UP earlier stated that at least 15 members of President Rodrigo Duterte’s cabinet were former UP students and there are also others actively serving in all branches of the Philippine government.
Secretaries Herminio ‘Harry’ Roque Jr., Bernadette Romulo-Puyat, Leonor ‘Liling’ Magtolis-Briones, Fortunato ‘Boy’ dela Peña, CHEd Commissioner J. Prospero ‘Popoy’ de Vera III, Wendel Avisado, and Joel Joseph Marciano, Jr are either active or former members of UP faculty.
In a similar development, other big universities are also being targeted as alleged recruitment hot spots by CPP-NPA, issued a joint statement.
School administrators of Ateneo de Manila University, De La Salle University, University of Santo Tomas, and Far Eastern University on January 24 blasted National Task Force to End Local Armed Conflict’s (NFT-ELAC) Lt. Gen. Antonio Parlade’s assertion describing it as “irresponsible and a mere re-hash of what he had alleged in 2018, which had visibly failed to materialize like this with no concrete evidence.”

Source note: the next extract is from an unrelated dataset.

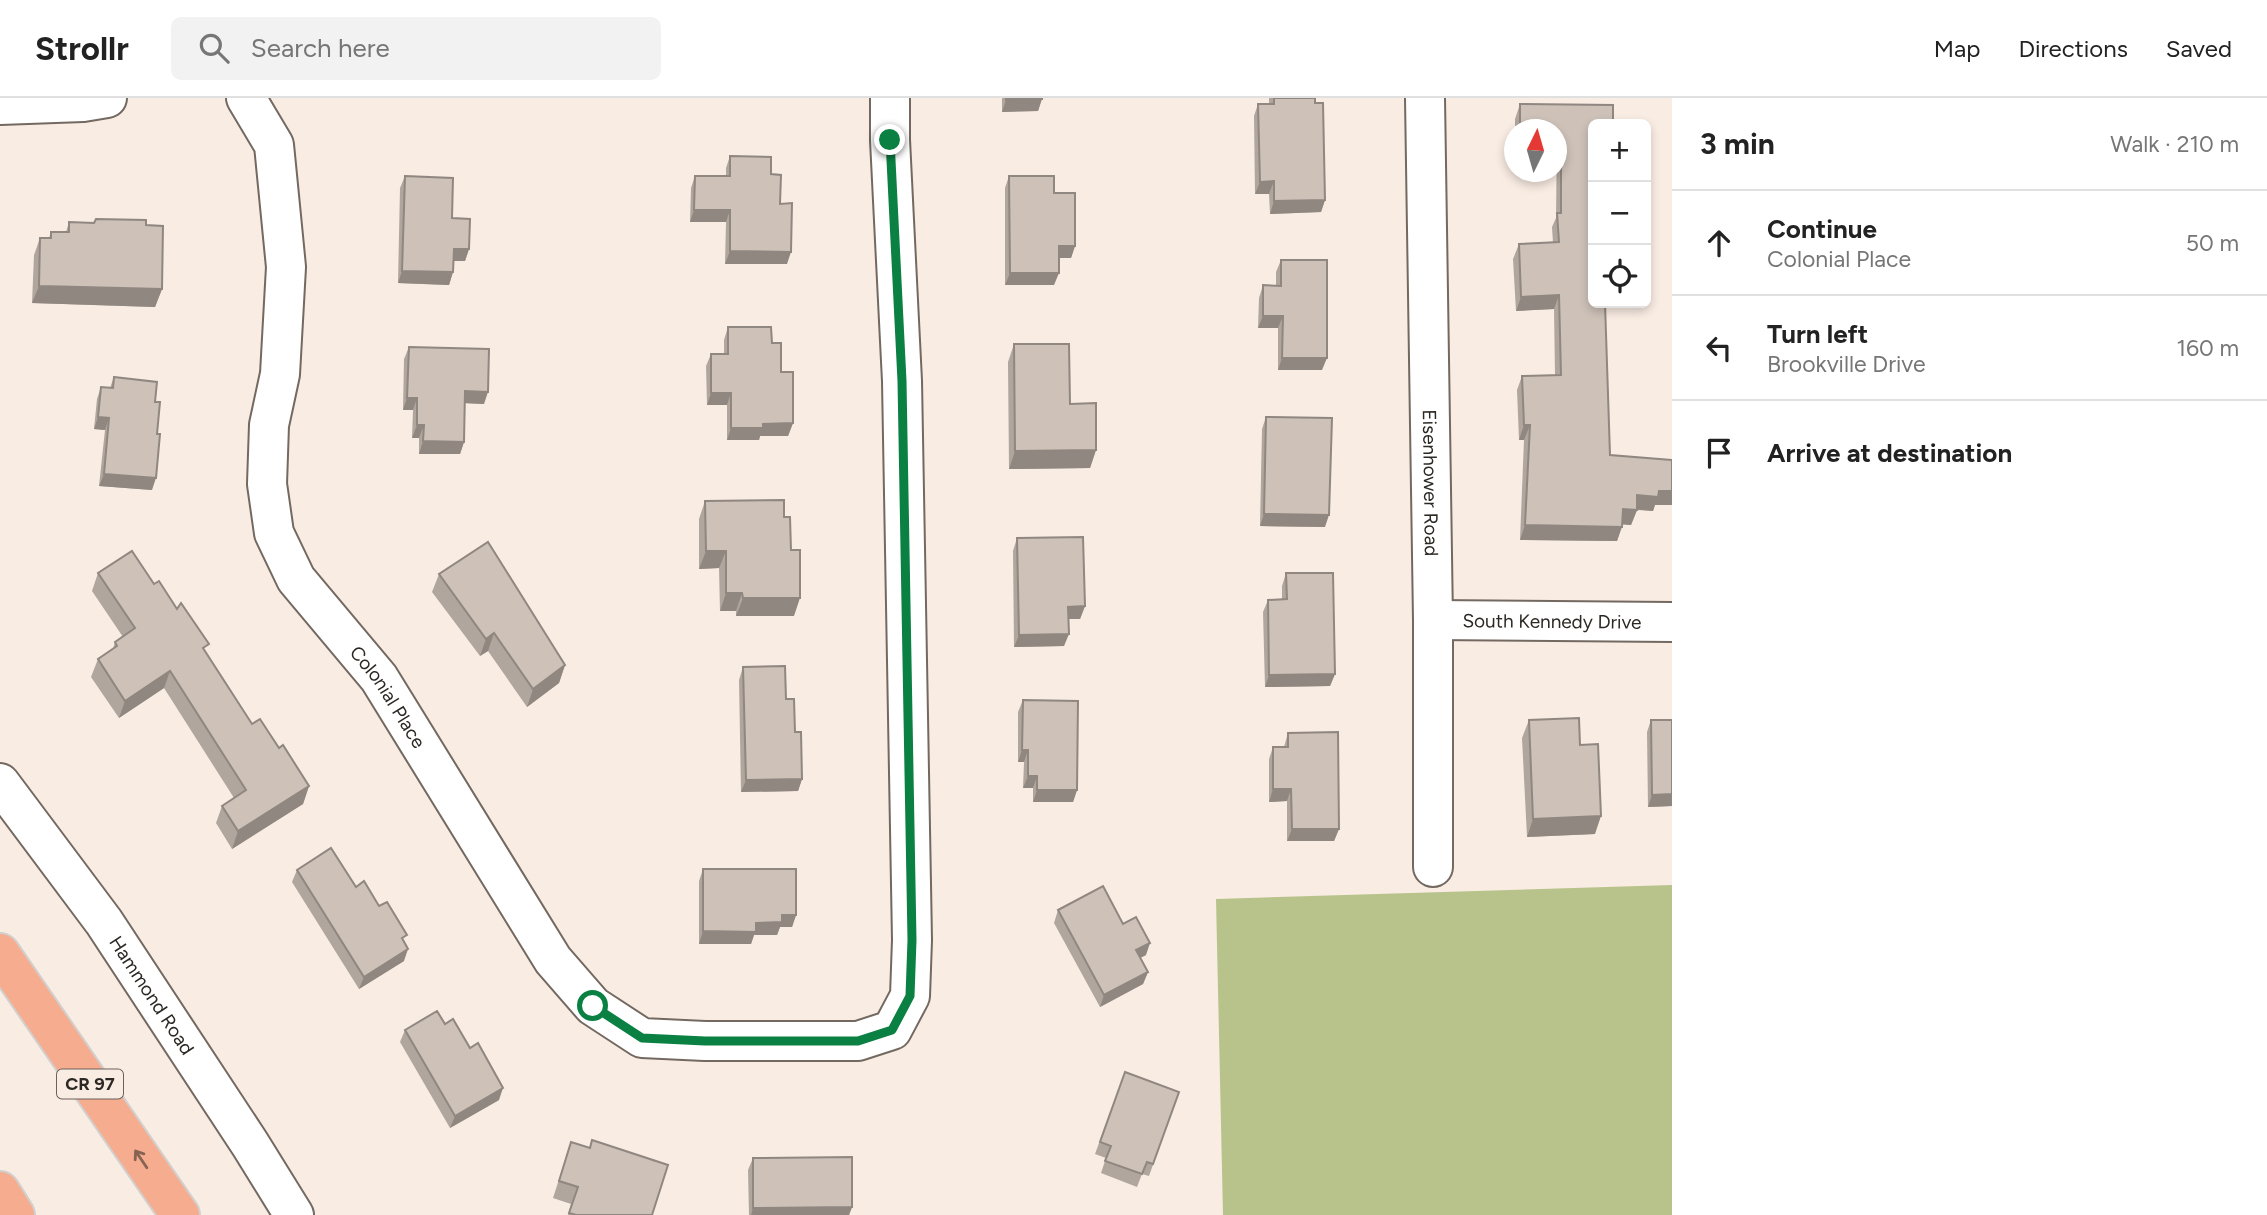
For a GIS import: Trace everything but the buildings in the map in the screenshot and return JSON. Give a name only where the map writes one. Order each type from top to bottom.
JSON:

In a statement posted by Ateneo on Twitter, the university administrators stressed, “We therefore object to Gen. Parlade’s statement and emphasize that our institutions neither promote nor condone recruitment activities of the New People’s Army and, indeed, of any movement that aims to violently overthrow government.”
Signatories of the joint statement were Fr. Roberto Yap of the Jesuit-run Ateneo, Bro. Raymundo Suplido of De La Salle Manila, Fr. Isaias Tiongco of University of Santo Tomas, and Dr. Michael Alba of Far Eastern University.
Their schools were among 18 Philippine universities that Parlade earlier named as being targeted for recruitment by the CPP-NPA in Senate hearings.
The Parlade list also included President Duterte’s law school alma mater San Beda University.